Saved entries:
⟨
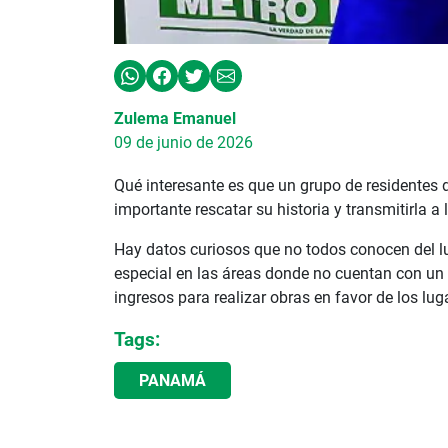
Zulema Emanuel
09 de junio de 2026
Qué interesante es que un grupo de residentes 
importante rescatar su historia y transmitirla 
Hay datos curiosos que no todos conocen del lug
especial en las áreas donde no cuentan con un m
ingresos para realizar obras en favor de los lug
Tags:
PANAMÁ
⟩
- YOUR GOAL:
Every record must be copied exactly, with the pictures left out.

- EXPECTED OUTPUT:
Zulema Emanuel
09 de junio de 2026
Qué interesante es que un grupo de residentes 
importante rescatar su historia y transmitirla 
Hay datos curiosos que no todos conocen del lug
especial en las áreas donde no cuentan con un m
ingresos para realizar obras en favor de los lug
Tags:
PANAMÁ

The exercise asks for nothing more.